While writing an article on the Revolutionary War, I wrote that Casimir Pulaski was killed in battle outside of Charleston, relying on a passage from a well-regarded book. However, a careful reader challenged me by stating that Pulaski was actually killed outside of Savannah. Of course he was right!
This experience demonstrates the need to double check your facts. This is true even when citing the most eminent historians. An example is found in Britisher Piers Mackesy’s highly acclaimed account of the American War of Independence. In the section describing the 1776 conflict in the Lake Champlain region, Mackesy mistakenly asserts that Thaddeus Kosciuszko, the Polish born military engineer, helped strengthen the 1776 defenses at Fort Ticonderoga and Mount Independence.
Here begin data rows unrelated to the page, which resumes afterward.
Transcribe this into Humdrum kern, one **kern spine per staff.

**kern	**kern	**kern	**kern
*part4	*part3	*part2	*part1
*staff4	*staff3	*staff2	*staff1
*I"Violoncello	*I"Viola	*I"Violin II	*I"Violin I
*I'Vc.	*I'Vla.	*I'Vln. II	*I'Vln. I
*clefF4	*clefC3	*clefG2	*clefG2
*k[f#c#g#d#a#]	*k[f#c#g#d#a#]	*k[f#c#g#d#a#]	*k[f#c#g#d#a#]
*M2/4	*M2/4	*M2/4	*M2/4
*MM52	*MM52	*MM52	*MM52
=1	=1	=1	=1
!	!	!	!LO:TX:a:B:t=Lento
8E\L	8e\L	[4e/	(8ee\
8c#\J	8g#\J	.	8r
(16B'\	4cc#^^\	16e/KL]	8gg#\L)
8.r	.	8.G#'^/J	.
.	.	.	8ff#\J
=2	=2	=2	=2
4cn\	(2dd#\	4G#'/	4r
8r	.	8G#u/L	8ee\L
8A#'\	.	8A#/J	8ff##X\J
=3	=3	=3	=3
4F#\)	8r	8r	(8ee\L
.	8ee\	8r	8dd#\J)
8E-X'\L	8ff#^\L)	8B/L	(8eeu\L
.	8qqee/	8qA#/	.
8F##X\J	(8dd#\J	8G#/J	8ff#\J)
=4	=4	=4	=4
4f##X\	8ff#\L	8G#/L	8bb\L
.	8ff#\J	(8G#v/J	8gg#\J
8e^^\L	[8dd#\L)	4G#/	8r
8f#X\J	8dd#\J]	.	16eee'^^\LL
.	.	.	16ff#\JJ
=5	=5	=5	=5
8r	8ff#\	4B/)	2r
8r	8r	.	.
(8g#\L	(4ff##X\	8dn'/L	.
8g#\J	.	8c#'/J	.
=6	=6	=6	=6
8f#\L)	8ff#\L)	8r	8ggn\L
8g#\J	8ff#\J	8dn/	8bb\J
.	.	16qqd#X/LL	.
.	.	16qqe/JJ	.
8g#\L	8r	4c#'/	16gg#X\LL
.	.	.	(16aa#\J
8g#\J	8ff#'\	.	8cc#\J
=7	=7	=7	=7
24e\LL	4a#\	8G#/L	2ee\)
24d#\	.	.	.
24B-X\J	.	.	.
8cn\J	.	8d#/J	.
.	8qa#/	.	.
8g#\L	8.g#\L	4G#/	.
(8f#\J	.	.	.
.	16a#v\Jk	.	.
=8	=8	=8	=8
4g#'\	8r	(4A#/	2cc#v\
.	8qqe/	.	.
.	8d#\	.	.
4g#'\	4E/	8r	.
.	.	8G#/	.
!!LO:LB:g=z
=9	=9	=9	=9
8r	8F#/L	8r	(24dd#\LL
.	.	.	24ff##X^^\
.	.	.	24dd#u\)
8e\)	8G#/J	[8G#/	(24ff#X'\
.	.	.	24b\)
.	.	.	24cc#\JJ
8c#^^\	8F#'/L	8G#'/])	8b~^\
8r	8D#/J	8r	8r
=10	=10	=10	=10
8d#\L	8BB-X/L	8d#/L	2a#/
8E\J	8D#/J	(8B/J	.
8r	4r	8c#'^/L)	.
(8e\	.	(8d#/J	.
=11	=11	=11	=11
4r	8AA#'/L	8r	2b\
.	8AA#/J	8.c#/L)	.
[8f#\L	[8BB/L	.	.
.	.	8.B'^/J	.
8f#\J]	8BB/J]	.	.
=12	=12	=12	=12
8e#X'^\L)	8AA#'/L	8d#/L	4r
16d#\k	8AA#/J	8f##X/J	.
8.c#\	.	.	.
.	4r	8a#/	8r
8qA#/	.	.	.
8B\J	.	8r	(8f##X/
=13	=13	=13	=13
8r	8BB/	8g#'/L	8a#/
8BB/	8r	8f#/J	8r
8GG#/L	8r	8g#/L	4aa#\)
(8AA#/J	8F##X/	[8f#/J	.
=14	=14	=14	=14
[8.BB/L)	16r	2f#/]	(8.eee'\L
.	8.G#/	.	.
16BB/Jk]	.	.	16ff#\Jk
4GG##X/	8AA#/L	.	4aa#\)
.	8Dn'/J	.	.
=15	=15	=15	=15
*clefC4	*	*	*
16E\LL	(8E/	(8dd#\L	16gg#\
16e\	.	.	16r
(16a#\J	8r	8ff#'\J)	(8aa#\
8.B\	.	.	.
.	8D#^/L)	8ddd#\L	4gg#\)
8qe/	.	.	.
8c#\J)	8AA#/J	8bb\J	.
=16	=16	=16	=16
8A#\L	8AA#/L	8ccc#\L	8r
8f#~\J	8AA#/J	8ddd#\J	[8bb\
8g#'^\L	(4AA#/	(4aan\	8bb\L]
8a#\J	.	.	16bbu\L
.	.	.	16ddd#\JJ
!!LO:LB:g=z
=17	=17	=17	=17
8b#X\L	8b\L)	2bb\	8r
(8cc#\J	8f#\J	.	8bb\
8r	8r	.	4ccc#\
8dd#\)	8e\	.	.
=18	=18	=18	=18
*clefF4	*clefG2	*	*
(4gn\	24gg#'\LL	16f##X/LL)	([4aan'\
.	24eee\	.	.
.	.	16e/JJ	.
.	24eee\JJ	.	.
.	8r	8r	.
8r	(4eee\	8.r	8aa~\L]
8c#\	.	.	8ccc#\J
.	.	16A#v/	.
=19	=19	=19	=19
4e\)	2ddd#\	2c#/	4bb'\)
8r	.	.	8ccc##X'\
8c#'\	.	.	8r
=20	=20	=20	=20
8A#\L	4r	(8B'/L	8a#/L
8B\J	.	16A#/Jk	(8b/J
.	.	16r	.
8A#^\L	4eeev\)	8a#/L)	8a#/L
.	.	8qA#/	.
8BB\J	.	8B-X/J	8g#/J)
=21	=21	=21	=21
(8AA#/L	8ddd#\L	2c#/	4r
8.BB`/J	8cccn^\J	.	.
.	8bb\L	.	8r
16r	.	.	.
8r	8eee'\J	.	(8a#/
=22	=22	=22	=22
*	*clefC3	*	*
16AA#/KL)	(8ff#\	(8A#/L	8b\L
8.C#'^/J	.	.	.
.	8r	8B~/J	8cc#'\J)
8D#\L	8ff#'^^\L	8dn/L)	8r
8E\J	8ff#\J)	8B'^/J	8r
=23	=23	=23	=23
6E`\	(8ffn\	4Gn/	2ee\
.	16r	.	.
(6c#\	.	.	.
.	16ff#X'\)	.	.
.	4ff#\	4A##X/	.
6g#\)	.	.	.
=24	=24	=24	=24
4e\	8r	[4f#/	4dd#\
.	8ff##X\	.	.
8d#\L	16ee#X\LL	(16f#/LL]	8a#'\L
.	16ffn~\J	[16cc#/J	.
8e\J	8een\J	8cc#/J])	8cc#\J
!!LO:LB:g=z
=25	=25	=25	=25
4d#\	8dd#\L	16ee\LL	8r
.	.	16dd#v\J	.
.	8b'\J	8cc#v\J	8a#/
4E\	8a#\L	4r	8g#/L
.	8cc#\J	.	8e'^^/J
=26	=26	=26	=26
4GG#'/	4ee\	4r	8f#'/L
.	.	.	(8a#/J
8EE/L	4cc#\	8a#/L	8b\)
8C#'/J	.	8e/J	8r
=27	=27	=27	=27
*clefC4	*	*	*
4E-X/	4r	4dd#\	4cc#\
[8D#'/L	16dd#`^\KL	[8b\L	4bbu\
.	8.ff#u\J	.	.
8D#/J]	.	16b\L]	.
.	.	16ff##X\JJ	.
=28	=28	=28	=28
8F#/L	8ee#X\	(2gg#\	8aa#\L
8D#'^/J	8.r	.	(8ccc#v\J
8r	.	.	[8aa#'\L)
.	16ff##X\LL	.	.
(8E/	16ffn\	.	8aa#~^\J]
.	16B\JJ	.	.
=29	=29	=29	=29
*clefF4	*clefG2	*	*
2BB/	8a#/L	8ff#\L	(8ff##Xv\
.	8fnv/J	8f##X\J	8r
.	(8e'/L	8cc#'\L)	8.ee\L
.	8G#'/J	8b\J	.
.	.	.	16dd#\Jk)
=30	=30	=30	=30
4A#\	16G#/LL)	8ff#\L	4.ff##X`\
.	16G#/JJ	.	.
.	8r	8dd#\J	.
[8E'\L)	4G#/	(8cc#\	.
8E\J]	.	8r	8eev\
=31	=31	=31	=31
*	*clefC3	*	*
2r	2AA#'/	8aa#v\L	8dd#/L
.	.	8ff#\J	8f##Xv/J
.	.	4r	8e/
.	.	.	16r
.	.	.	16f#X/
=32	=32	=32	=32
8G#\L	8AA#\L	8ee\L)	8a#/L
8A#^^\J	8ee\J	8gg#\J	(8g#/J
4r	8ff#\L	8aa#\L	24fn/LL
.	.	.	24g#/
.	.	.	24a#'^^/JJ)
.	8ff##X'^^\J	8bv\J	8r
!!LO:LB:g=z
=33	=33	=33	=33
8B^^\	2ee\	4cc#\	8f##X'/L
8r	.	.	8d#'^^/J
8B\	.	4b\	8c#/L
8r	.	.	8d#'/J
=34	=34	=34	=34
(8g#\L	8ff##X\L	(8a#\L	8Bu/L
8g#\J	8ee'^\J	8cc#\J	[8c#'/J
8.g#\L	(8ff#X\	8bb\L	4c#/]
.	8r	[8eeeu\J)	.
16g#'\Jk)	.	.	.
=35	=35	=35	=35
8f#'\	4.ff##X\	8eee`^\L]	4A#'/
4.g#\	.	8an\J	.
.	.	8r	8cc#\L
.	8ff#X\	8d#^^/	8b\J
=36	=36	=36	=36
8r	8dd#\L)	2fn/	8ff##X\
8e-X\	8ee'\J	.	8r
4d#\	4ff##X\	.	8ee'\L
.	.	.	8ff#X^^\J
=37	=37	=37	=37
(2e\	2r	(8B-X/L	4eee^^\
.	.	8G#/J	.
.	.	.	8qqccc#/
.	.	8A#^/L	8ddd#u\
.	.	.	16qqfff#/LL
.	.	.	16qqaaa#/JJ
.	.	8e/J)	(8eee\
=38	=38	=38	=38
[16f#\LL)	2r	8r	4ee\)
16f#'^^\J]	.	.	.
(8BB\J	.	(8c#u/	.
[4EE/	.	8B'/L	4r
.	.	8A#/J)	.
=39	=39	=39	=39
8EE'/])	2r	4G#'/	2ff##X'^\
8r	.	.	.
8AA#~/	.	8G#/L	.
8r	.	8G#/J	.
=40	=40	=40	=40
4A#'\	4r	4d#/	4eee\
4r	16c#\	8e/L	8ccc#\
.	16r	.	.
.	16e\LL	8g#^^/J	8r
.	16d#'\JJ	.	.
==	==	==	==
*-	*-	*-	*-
This is not true.¹ Coming to America in the summer of 1776, Koscuiszko initially assisted in building fortifications along the Delaware River protecting Philadephia. He did not travel to Fort Ticonderoga until the following year.² For information on the contruction history of the Fort Ticonderoga and Mount Independence fortifications, see an excellent new book Strong Ground.³
However, this one error does not detract from Mackesy’s overall thesis and his book is a wonderful reference for military and political strategic decision making by British military leaders and politicians. Mackesy’s analysis even resonates with today’s leaders. See A review in the Washington Post by Thomas Ricks who cites insights from Mackesy’s book to interpret the contemporary conflict in Iraq.
What this example does point out is that researchers should take special care to double check facts they cite, even from the most eminent of historians.